___ GIVEN ENTRIES ___
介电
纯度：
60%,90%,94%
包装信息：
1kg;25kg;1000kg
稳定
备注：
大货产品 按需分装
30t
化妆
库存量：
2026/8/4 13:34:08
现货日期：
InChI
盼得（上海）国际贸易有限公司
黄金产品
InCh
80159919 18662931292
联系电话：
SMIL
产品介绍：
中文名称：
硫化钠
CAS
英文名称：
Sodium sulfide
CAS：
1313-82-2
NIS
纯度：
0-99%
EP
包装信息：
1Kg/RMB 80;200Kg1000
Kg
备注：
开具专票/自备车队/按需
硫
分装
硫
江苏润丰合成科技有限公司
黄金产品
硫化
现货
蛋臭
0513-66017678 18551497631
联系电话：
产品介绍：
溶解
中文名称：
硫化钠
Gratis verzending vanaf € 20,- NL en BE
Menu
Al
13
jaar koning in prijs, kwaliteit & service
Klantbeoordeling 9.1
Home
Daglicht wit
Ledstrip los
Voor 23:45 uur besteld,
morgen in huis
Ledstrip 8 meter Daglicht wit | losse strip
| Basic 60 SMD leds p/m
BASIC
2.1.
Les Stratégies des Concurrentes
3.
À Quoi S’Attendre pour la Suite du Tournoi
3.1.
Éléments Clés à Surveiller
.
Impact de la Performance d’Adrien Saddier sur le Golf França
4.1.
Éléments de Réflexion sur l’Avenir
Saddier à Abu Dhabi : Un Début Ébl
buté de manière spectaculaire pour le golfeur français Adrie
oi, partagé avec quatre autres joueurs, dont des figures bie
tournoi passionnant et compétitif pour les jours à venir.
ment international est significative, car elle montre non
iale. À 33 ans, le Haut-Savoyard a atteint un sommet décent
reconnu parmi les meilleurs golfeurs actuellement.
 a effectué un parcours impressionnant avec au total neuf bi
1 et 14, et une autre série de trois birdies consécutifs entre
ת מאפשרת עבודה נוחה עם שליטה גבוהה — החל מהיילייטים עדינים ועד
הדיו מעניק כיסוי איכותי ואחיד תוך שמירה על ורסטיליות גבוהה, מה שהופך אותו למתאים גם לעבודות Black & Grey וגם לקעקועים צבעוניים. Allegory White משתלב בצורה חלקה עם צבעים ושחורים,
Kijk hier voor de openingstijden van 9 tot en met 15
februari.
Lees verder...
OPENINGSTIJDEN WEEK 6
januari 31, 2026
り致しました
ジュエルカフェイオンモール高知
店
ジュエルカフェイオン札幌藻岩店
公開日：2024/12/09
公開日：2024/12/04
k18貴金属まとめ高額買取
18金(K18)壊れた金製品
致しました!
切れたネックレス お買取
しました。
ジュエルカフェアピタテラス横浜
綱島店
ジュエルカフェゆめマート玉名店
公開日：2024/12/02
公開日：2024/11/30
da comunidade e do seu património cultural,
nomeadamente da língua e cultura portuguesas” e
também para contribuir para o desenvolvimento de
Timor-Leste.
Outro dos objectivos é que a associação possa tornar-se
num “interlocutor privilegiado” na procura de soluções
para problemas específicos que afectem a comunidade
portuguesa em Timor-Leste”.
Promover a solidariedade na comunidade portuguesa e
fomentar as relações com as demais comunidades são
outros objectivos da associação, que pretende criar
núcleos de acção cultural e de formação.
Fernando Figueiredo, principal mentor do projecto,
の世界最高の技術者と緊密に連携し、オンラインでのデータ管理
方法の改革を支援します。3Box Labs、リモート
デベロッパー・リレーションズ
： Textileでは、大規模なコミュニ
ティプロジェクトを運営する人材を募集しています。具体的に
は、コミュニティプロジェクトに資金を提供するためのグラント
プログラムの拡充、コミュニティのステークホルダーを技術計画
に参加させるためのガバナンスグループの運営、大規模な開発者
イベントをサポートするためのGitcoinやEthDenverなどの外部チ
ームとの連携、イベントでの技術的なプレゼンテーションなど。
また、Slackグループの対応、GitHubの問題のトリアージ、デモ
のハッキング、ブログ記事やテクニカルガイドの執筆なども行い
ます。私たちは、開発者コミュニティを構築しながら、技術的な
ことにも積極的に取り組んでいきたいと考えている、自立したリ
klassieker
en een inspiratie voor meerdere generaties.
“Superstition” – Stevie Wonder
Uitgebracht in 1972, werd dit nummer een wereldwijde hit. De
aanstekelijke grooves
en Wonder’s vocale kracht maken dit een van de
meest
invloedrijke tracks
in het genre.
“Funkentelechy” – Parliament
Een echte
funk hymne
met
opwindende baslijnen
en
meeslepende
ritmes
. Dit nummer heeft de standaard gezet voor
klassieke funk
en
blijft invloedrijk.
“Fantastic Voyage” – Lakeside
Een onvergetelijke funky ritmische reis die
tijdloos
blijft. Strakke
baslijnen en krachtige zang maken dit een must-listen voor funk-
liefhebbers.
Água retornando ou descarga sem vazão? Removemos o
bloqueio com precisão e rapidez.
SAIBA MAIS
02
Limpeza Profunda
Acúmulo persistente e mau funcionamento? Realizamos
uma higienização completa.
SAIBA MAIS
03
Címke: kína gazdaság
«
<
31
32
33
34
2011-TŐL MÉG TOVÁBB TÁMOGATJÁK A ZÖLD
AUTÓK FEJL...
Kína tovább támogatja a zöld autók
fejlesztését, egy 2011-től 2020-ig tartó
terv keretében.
___
● **EXERCISE BRIEF**: Update the listing above, replacing each occurrence of "baslijnen" with "basgitaarlijnen" and leaving every other line unchanged.

● **TASK ANSWER**:
介电
纯度：
60%,90%,94%
包装信息：
1kg;25kg;1000kg
稳定
备注：
大货产品 按需分装
30t
化妆
库存量：
2026/8/4 13:34:08
现货日期：
InChI
盼得（上海）国际贸易有限公司
黄金产品
InCh
80159919 18662931292
联系电话：
SMIL
产品介绍：
中文名称：
硫化钠
CAS
英文名称：
Sodium sulfide
CAS：
1313-82-2
NIS
纯度：
0-99%
EP
包装信息：
1Kg/RMB 80;200Kg1000
Kg
备注：
开具专票/自备车队/按需
硫
分装
硫
江苏润丰合成科技有限公司
黄金产品
硫化
现货
蛋臭
0513-66017678 18551497631
联系电话：
产品介绍：
溶解
中文名称：
硫化钠
Gratis verzending vanaf € 20,- NL en BE
Menu
Al
13
jaar koning in prijs, kwaliteit & service
Klantbeoordeling 9.1
Home
Daglicht wit
Ledstrip los
Voor 23:45 uur besteld,
morgen in huis
Ledstrip 8 meter Daglicht wit | losse strip
| Basic 60 SMD leds p/m
BASIC
2.1.
Les Stratégies des Concurrentes
3.
À Quoi S’Attendre pour la Suite du Tournoi
3.1.
Éléments Clés à Surveiller
.
Impact de la Performance d’Adrien Saddier sur le Golf França
4.1.
Éléments de Réflexion sur l’Avenir
Saddier à Abu Dhabi : Un Début Ébl
buté de manière spectaculaire pour le golfeur français Adrie
oi, partagé avec quatre autres joueurs, dont des figures bie
tournoi passionnant et compétitif pour les jours à venir.
ment international est significative, car elle montre non
iale. À 33 ans, le Haut-Savoyard a atteint un sommet décent
reconnu parmi les meilleurs golfeurs actuellement.
 a effectué un parcours impressionnant avec au total neuf bi
1 et 14, et une autre série de trois birdies consécutifs entre
ת מאפשרת עבודה נוחה עם שליטה גבוהה — החל מהיילייטים עדינים ועד
הדיו מעניק כיסוי איכותי ואחיד תוך שמירה על ורסטיליות גבוהה, מה שהופך אותו למתאים גם לעבודות Black & Grey וגם לקעקועים צבעוניים. Allegory White משתלב בצורה חלקה עם צבעים ושחורים,
Kijk hier voor de openingstijden van 9 tot en met 15
februari.
Lees verder...
OPENINGSTIJDEN WEEK 6
januari 31, 2026
り致しました
ジュエルカフェイオンモール高知
店
ジュエルカフェイオン札幌藻岩店
公開日：2024/12/09
公開日：2024/12/04
k18貴金属まとめ高額買取
18金(K18)壊れた金製品
致しました!
切れたネックレス お買取
しました。
ジュエルカフェアピタテラス横浜
綱島店
ジュエルカフェゆめマート玉名店
公開日：2024/12/02
公開日：2024/11/30
da comunidade e do seu património cultural,
nomeadamente da língua e cultura portuguesas” e
também para contribuir para o desenvolvimento de
Timor-Leste.
Outro dos objectivos é que a associação possa tornar-se
num “interlocutor privilegiado” na procura de soluções
para problemas específicos que afectem a comunidade
portuguesa em Timor-Leste”.
Promover a solidariedade na comunidade portuguesa e
fomentar as relações com as demais comunidades são
outros objectivos da associação, que pretende criar
núcleos de acção cultural e de formação.
Fernando Figueiredo, principal mentor do projecto,
の世界最高の技術者と緊密に連携し、オンラインでのデータ管理
方法の改革を支援します。3Box Labs、リモート
デベロッパー・リレーションズ
： Textileでは、大規模なコミュニ
ティプロジェクトを運営する人材を募集しています。具体的に
は、コミュニティプロジェクトに資金を提供するためのグラント
プログラムの拡充、コミュニティのステークホルダーを技術計画
に参加させるためのガバナンスグループの運営、大規模な開発者
イベントをサポートするためのGitcoinやEthDenverなどの外部チ
ームとの連携、イベントでの技術的なプレゼンテーションなど。
また、Slackグループの対応、GitHubの問題のトリアージ、デモ
のハッキング、ブログ記事やテクニカルガイドの執筆なども行い
ます。私たちは、開発者コミュニティを構築しながら、技術的な
ことにも積極的に取り組んでいきたいと考えている、自立したリ
klassieker
en een inspiratie voor meerdere generaties.
“Superstition” – Stevie Wonder
Uitgebracht in 1972, werd dit nummer een wereldwijde hit. De
aanstekelijke grooves
en Wonder’s vocale kracht maken dit een van de
meest
invloedrijke tracks
in het genre.
“Funkentelechy” – Parliament
Een echte
funk hymne
met
opwindende basgitaarlijnen
en
meeslepende
ritmes
. Dit nummer heeft de standaard gezet voor
klassieke funk
en
blijft invloedrijk.
“Fantastic Voyage” – Lakeside
Een onvergetelijke funky ritmische reis die
tijdloos
blijft. Strakke
basgitaarlijnen en krachtige zang maken dit een must-listen voor funk-
liefhebbers.
Água retornando ou descarga sem vazão? Removemos o
bloqueio com precisão e rapidez.
SAIBA MAIS
02
Limpeza Profunda
Acúmulo persistente e mau funcionamento? Realizamos
uma higienização completa.
SAIBA MAIS
03
Címke: kína gazdaság
«
<
31
32
33
34
2011-TŐL MÉG TOVÁBB TÁMOGATJÁK A ZÖLD
AUTÓK FEJL...
Kína tovább támogatja a zöld autók
fejlesztését, egy 2011-től 2020-ig tartó
terv keretében.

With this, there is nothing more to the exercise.